DOCUMENT SECTION ->
::::
Support PDAs, But With CautionSupport PDAs, But With Caution
The productivity advantages of mobile devices are undeniable, but don't ignore security gaps and costs.
What a difference a year makes. In early 2005, EMC Corp.'s IT department supported about 200 BlackBerrys in a company of 23,000 employees. It now supports some 5,000 of the popular handheld wireless devices--a number that continues to grow daily.
The data-storage company's effort to empower its workers with mobile-communication technology illustrates one of the most compelling trends found in GCR Custom Research's IT Watch enterprise-spending survey, conducted in November: a projected 8.1% jump in spending on mobile and wireless devices for 2006. Our analysis finds that while these products and services present new opportunities, they also must be evaluated in the context of overall costs and alignment with business goals. CIOs need to watch the creeping threat posed by a spike in spending on mobile services, especially in a climate where overall IT spending is softening.
Total IT spending on staffing, products, and services was expected to grow 7.2% in 2005 compared with 2004, according to the survey. This year total growth in spending is predicted to slow to 4.5% among companies of all sizes. The softening in IT spending is consistent with an expected slowdown in the growth of U.S. gross domestic product, which is expected to fall from about 3.5% in 2005 to roughly 2.5% this year.
Careful Approach
With spending concerns in mind, EMC's PDA adoption plan was carefully managed. "Investments in mobility must be made cautiously and judiciously," says Terry Dymek, EMC's senior director of global technology. "Costs can very easily spin out of control."
EMC had a rollout plan before letting the hardware proliferate. It did a cost analysis and early on instituted policies governing the choice of service providers and hardware, applied familiar total-cost-of-ownership rules, and decided to support only one device: Research In Motion Ltd.'s BlackBerry.
::::
EXERCISE A -> Translate this sentence from the article on supporting PDAs into Spanish: "EMC had a rollout plan before letting the hardware proliferate."
EXERCISE B ->
Answer these questions using the article on supporting PDAs:
(i) About how many BlackBerrys did EMC's IT department support in early 2005?
(ii) To what rate is total IT spending growth predicted to slow this year?
(iii) What is Terry Dymek's title at EMC?

EXTRACTED DATA ->
::::
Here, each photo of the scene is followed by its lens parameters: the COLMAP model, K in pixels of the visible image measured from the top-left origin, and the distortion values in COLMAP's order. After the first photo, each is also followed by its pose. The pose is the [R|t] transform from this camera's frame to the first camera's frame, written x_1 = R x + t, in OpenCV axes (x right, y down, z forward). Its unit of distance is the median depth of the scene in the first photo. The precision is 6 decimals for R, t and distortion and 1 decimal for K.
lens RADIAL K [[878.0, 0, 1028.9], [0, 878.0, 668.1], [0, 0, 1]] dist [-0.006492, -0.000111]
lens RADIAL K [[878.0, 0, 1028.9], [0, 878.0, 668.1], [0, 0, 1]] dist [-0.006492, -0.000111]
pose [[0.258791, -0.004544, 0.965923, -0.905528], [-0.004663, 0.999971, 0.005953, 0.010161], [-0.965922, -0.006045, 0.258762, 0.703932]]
::::
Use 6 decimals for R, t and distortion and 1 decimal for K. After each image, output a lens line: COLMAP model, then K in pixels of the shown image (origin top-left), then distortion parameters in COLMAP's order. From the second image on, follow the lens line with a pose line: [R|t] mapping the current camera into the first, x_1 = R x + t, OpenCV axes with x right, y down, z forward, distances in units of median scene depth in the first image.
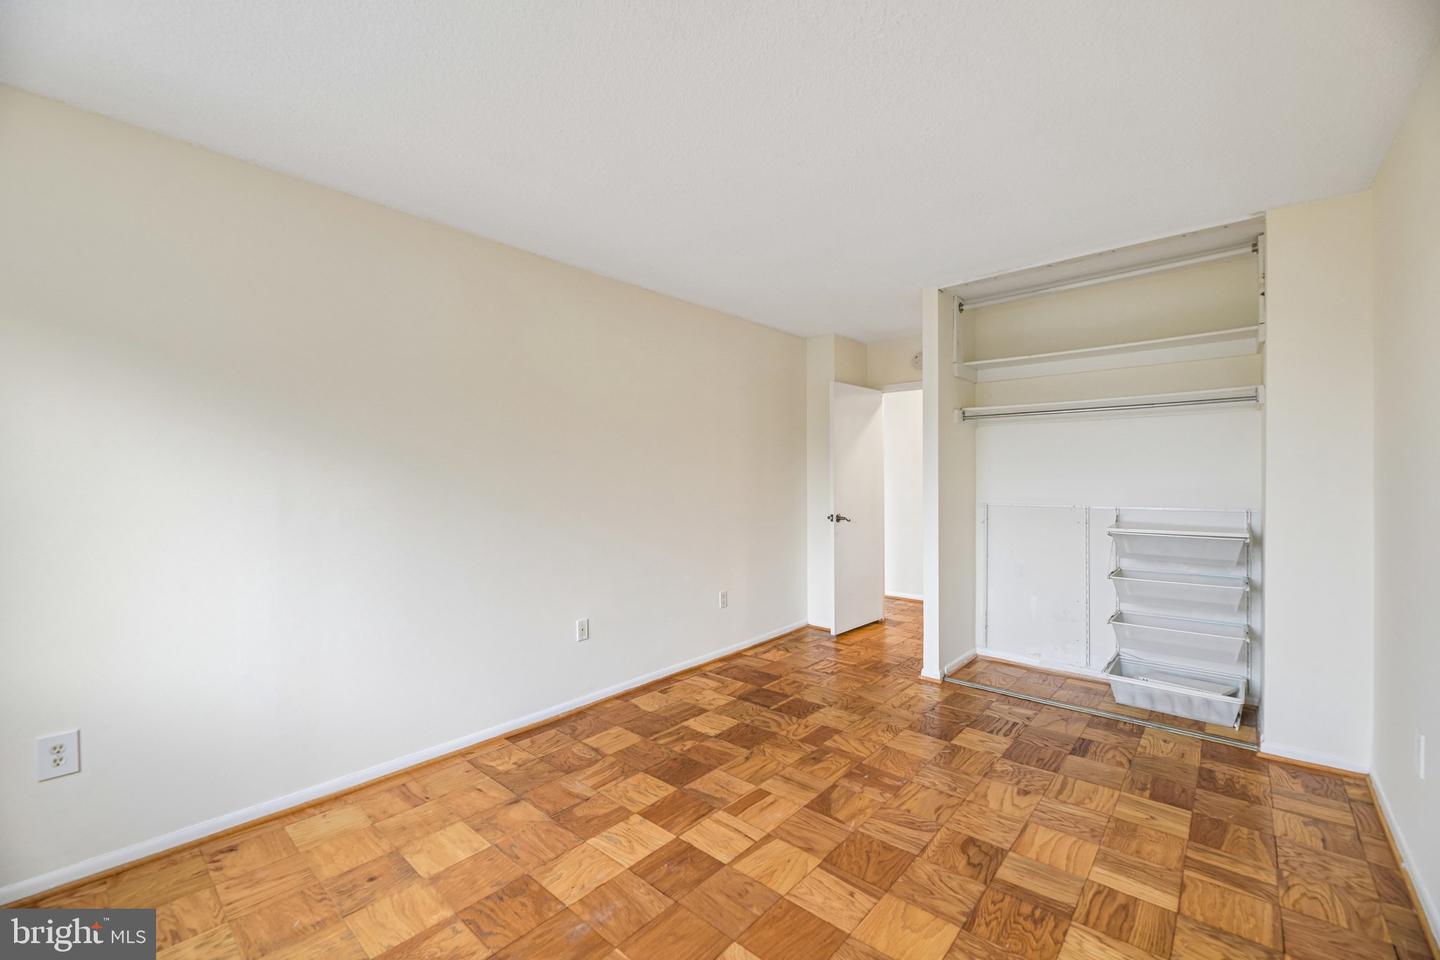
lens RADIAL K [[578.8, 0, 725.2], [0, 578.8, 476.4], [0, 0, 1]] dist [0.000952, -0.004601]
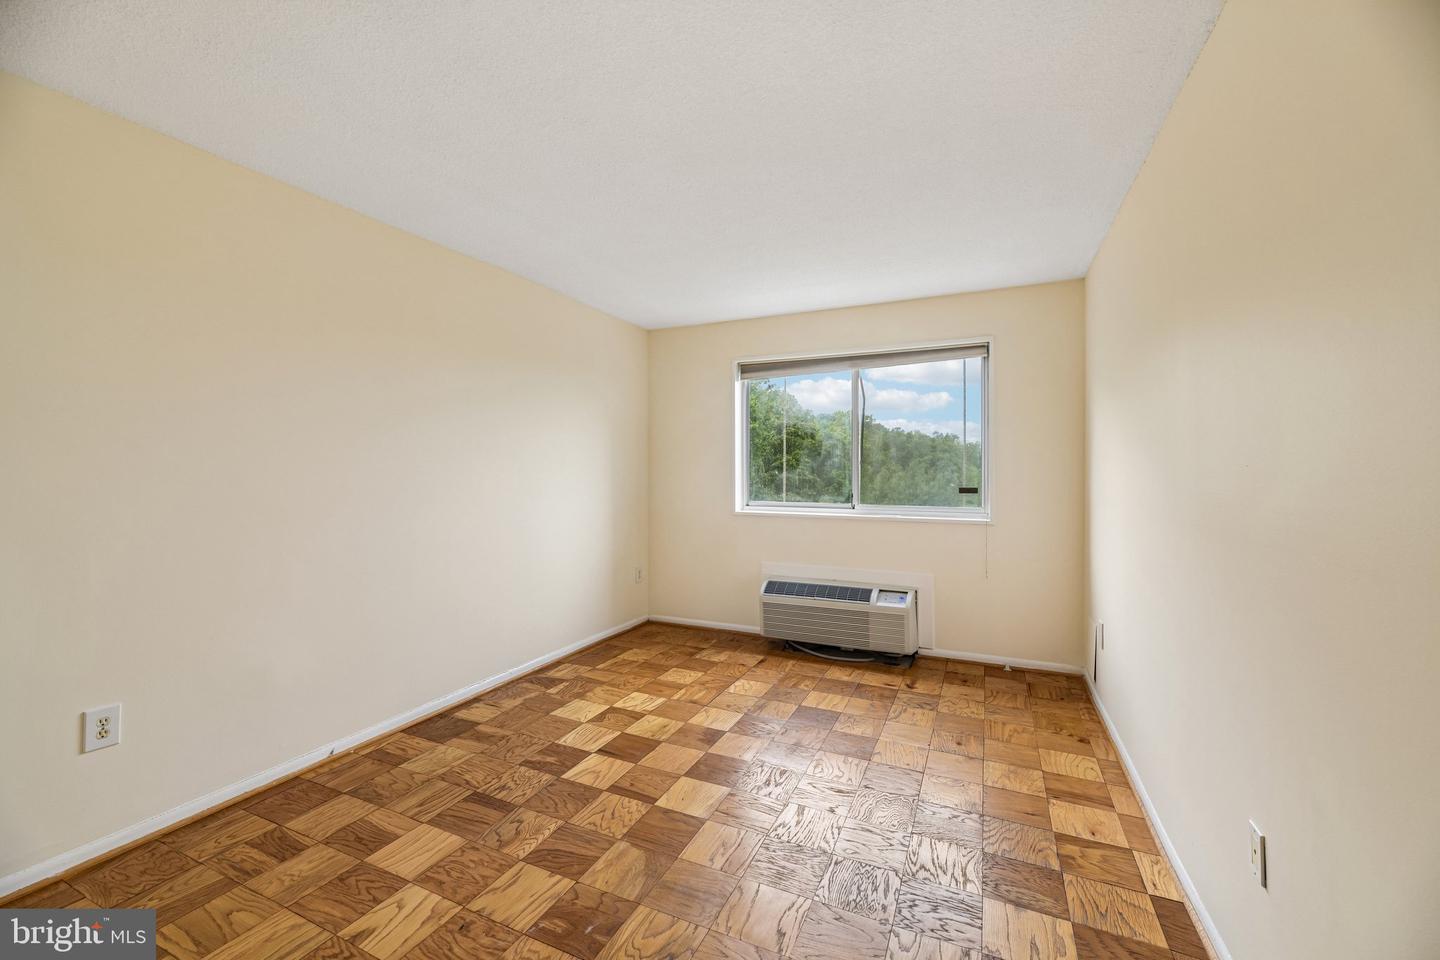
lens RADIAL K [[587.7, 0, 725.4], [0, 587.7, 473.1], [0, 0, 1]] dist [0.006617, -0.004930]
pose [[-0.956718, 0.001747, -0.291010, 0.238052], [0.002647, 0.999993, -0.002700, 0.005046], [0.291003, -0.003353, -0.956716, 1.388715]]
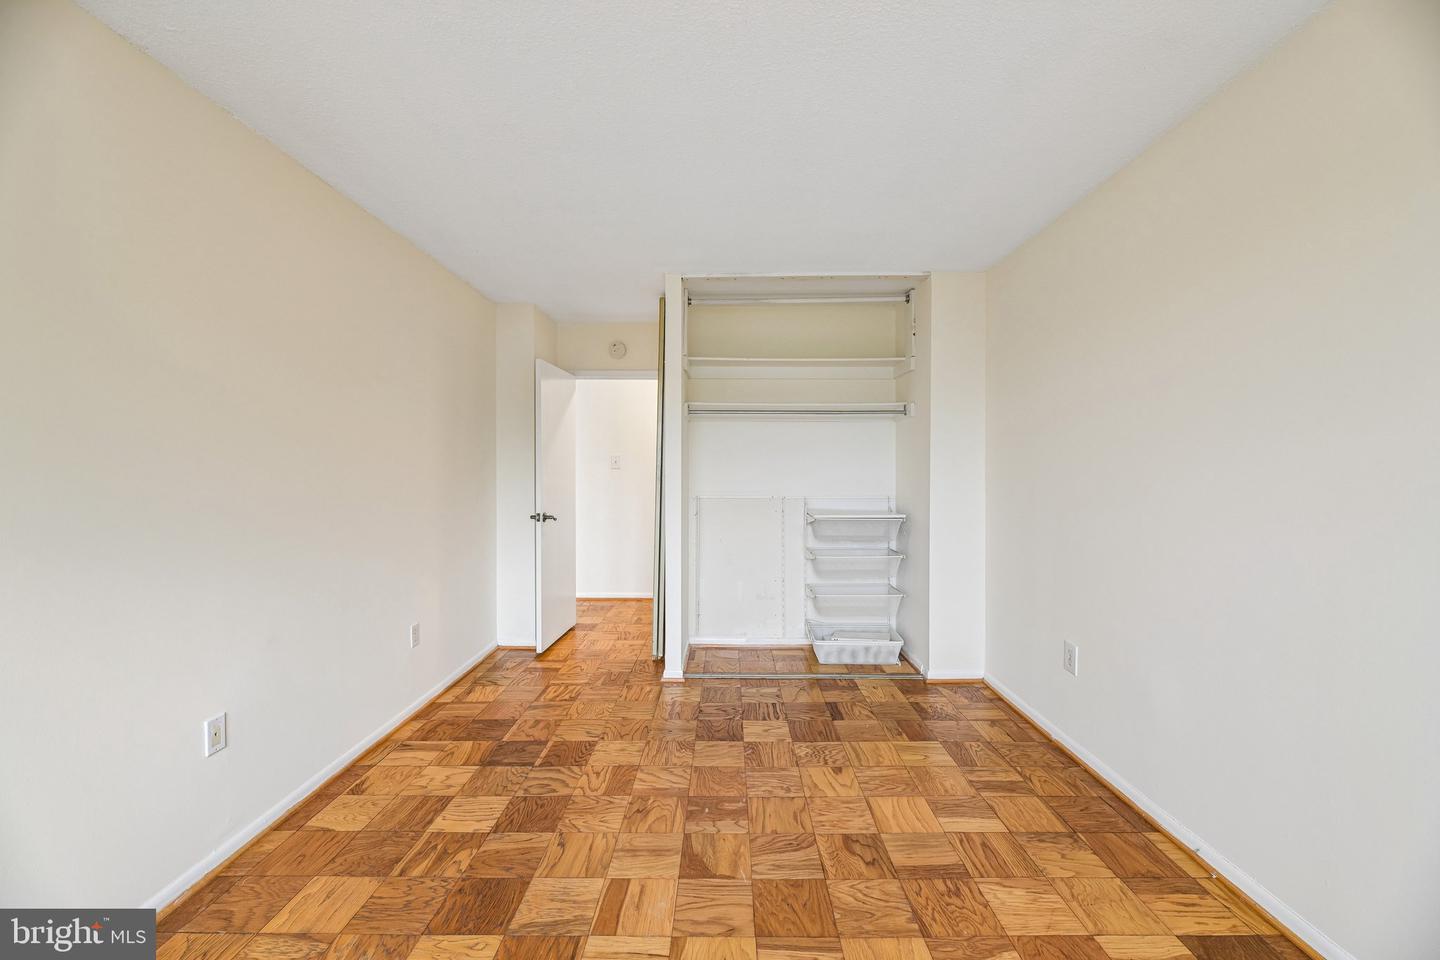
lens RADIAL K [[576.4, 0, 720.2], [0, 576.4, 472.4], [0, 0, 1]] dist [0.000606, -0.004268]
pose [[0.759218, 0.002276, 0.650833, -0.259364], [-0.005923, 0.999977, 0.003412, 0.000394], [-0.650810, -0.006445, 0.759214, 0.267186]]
::::
EXERCISE OUTPUT A -> EMC tenía un plan de implementación antes de permitir que el hardware proliferara.

EXERCISE OUTPUT B ->
(i) About 200
(ii) 4.5%
(iii) Senior director of global technology